### TASK BRIEF:
Return the stretch from the line with "https://t.co/LadamNDlMs 件は農業における厄除けと豊作祈願" through the line with "844 íbúar mæla með" in the data below, character for character, skipping all pictures.

### RECORDS SHOWN:
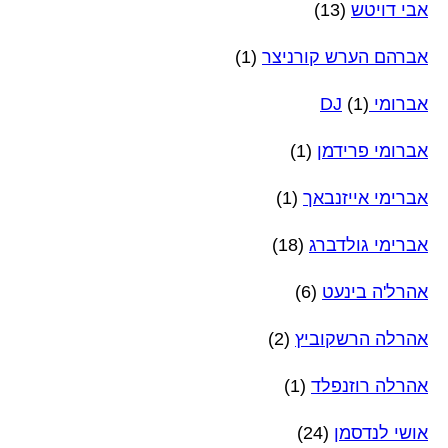
אבי דויטש
(13)
אברהם הערש קורניצר
(1)
אברומי DJ
(1)
אברומי פרידמן
(1)
אברימי אייזנבאך
(1)
אברימי גולדברג
(18)
אהרל'ה בינעט
(6)
אהרלה הרשקוביץ
(2)
אהרלה רוזנפלד
(1)
אושי לנדסמן
(24)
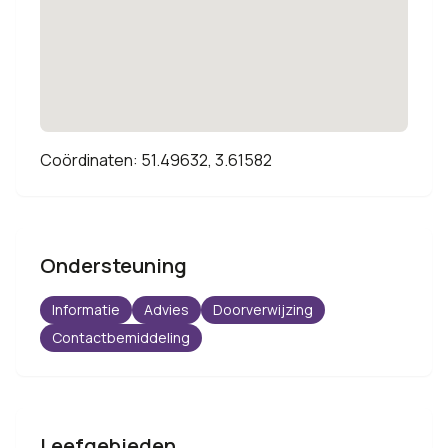
Coördinaten: 51.49632, 3.61582
Ondersteuning
Informatie
Advies
Doorverwijzing
Contactbemiddeling
Leefgebieden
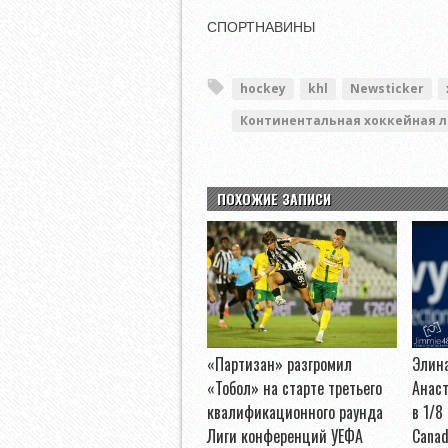
СПОРТНАВИНЫ
hockey
khl
Newsticker
Континентальная хоккейная л
ПОХОЖИЕ ЗАПИСИ
«Партизан» разгромил
Элина
«Тобол» на старте третьего
Анас
квалификационного раунда
в 1/8
Лиги конференций УЕФА
Canad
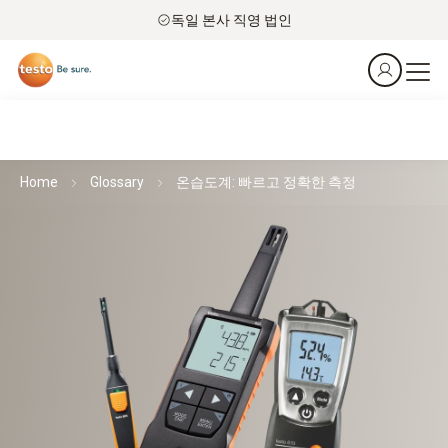
독일 본사 직영 법인
Home
Glossary
온습도계: 빠르고 정확한 측정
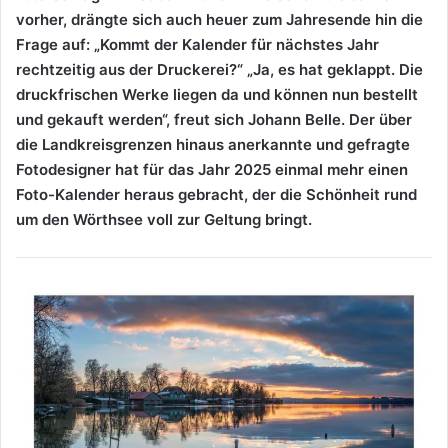
vorher, drängte sich auch heuer zum Jahresende hin die
Frage auf: „Kommt der Kalender für nächstes Jahr
rechtzeitig aus der Druckerei?“ „Ja, es hat geklappt. Die
druckfrischen Werke liegen da und können nun bestellt
und gekauft werden“, freut sich Johann Belle. Der über
die Landkreisgrenzen hinaus anerkannte und gefragte
Fotodesigner hat für das Jahr 2025 einmal mehr einen
Foto-Kalender heraus gebracht, der die Schönheit rund
um den Wörthsee voll zur Geltung bringt.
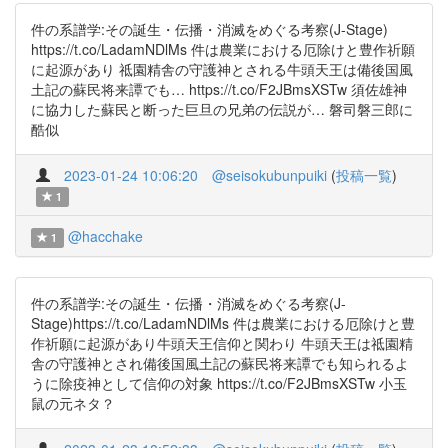
件の系譜学:その誕生・伝播・消滅をめぐる考察(J-Stage)
https://t.co/LadamNDlMs 件は農業における厄除けと豊作祈願
に起源があり 祗園精舎の守護神とされる牛頭天王は備後国風
土記の蘇民将来譚でも… https://t.co/F2JBmsXSTw 須佐雄神
に協力した蘇民と断った巨旦の兄弟の伝説が… 磐司磐三郎に
酷似
2023-01-24 10:06:20
@seisokubunpuiki
(
投稿一覧
)
1
@hacchake
1
件の系譜学:その誕生・伝播・消滅をめぐる考察(J-
Stage)https://t.co/LadamNDlMs 件は農業における厄除けと豊
作祈願に起源があり牛頭天王信仰と関わり 牛頭天王は祗園精
舎の守護神とされ備後国風土記の蘇民将来譚でも知られるよ
うに除疫神として信仰の対象 https://t.co/F2JBmsXSTw 小玉
鼠の元ネタ？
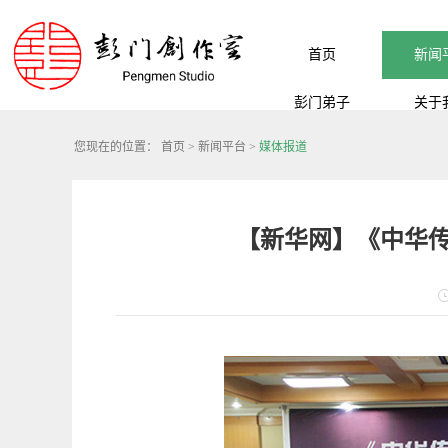
首页
新闻
彭门弟子
关于
您现在的位置：
首页
>
新闻平台
>
媒体报道
【新华网】《中华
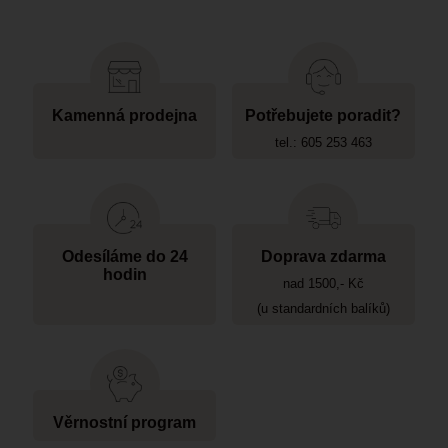
Kamenná prodejna
Potřebujete poradit?
tel.: 605 253 463
Odesíláme do 24
Doprava zdarma
hodin
nad 1500,- Kč
(u standardních balíků)
Věrnostní program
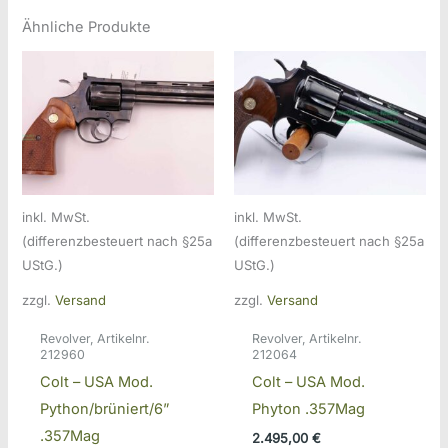
Ähnliche Produkte
inkl. MwSt.
inkl. MwSt.
(differenzbesteuert nach §25a
(differenzbesteuert nach §25a
UStG.)
UStG.)
zzgl.
Versand
zzgl.
Versand
Revolver, Artikelnr.
Revolver, Artikelnr.
212960
212064
Colt – USA Mod.
Colt – USA Mod.
Python/brüniert/6”
Phyton .357Mag
.357Mag
2.495,00
€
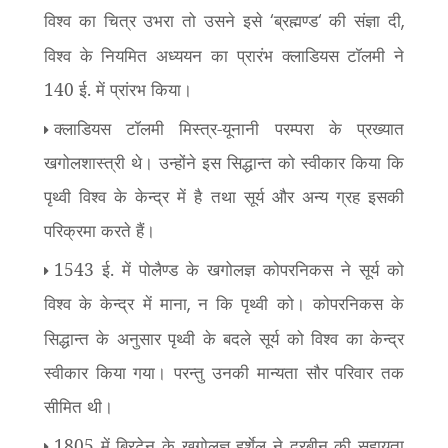
विश्व का चित्र उभरा तो उसने इसे
ब्रह्मण्ड
की संज्ञा दी
‘
‘
,
विश्व के नियमित अध्ययन का प्रारंभ क्लाडियस टॉलमी ने
140 ई. में प्रांरभ किया।
क्लाडियस टॉलमी मिस्त्र-यूनानी परम्परा के प्रख्यात
खगोलशास्त्री थे। उन्होंने इस सिद्धान्त को स्वीकार किया कि
पृथ्वी विश्व के केन्द्र में है तथा सूर्य और अन्य ग्रह इसकी
परिक्रमा करते हैं।
1543 ई. में पोलैण्ड के खगोलज्ञ कोपरनिकस ने सूर्य को
विश्व के केन्द्र में माना
न कि पृथ्वी को। कोपरनिकस के
,
सिद्धान्त के अनुसार पृथ्वी के बदले सूर्य को विश्व का केन्द्र
स्वीकार किया गया। परन्तु उनकी मान्यता सौर परिवार तक
सीमित थी।
1805 में ब्रिटेन के खगोलज्ञ हर्शेल ने दूरबीन की सहायता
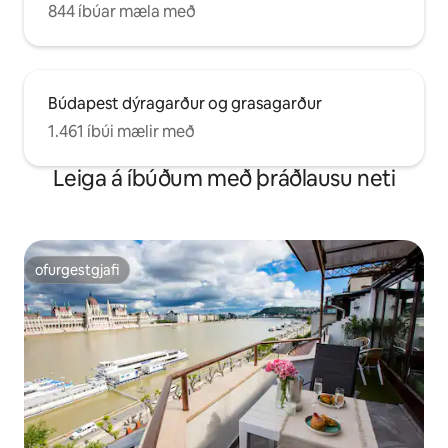
844 íbúar mæla með
Búdapest dýragarður og grasagarður
1.461 íbúi mælir með
Leiga á íbúðum með þráðlausu neti
ofurgestgjafi
ofurgestgjafi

### YOUR SOLUTION:
https://t.co/LadamNDlMs 件は農業における厄除けと豊作祈願
に起源があり 祗園精舎の守護神とされる牛頭天王は備後国風
土記の蘇民将来譚でも… https://t.co/F2JBmsXSTw 須佐雄神
に協力した蘇民と断った巨旦の兄弟の伝説が… 磐司磐三郎に
酷似
2023-01-24 10:06:20
@seisokubunpuiki
(
投稿一覧
)
1
@hacchake
1
件の系譜学:その誕生・伝播・消滅をめぐる考察(J-
Stage)https://t.co/LadamNDlMs 件は農業における厄除けと豊
作祈願に起源があり牛頭天王信仰と関わり 牛頭天王は祗園精
舎の守護神とされ備後国風土記の蘇民将来譚でも知られるよ
うに除疫神として信仰の対象 https://t.co/F2JBmsXSTw 小玉
鼠の元ネタ？
首页
新闻
彭门弟子
关于
您现在的位置：
首页
>
新闻平台
>
媒体报道
【新华网】《中华
Kamenná prodejna
Potřebujete poradit?
tel.: 605 253 463
Odesíláme do 24
Doprava zdarma
hodin
nad 1500,- Kč
(u standardních balíků)
Věrnostní program
Ähnliche Produkte
inkl. MwSt.
inkl. MwSt.
(differenzbesteuert nach §25a
(differenzbesteuert nach §25a
UStG.)
UStG.)
zzgl.
Versand
zzgl.
Versand
Revolver, Artikelnr.
Revolver, Artikelnr.
212960
212064
Colt – USA Mod.
Colt – USA Mod.
Python/brüniert/6”
Phyton .357Mag
.357Mag
2.495,00
€
विश्व का चित्र उभरा तो उसने इसे
ब्रह्मण्ड
की संज्ञा दी
‘
‘
,
विश्व के नियमित अध्ययन का प्रारंभ क्लाडियस टॉलमी ने
140 ई. में प्रांरभ किया।
क्लाडियस टॉलमी मिस्त्र-यूनानी परम्परा के प्रख्यात
खगोलशास्त्री थे। उन्होंने इस सिद्धान्त को स्वीकार किया कि
पृथ्वी विश्व के केन्द्र में है तथा सूर्य और अन्य ग्रह इसकी
परिक्रमा करते हैं।
1543 ई. में पोलैण्ड के खगोलज्ञ कोपरनिकस ने सूर्य को
विश्व के केन्द्र में माना
न कि पृथ्वी को। कोपरनिकस के
,
सिद्धान्त के अनुसार पृथ्वी के बदले सूर्य को विश्व का केन्द्र
स्वीकार किया गया। परन्तु उनकी मान्यता सौर परिवार तक
सीमित थी।
1805 में ब्रिटेन के खगोलज्ञ हर्शेल ने दूरबीन की सहायता
844 íbúar mæla með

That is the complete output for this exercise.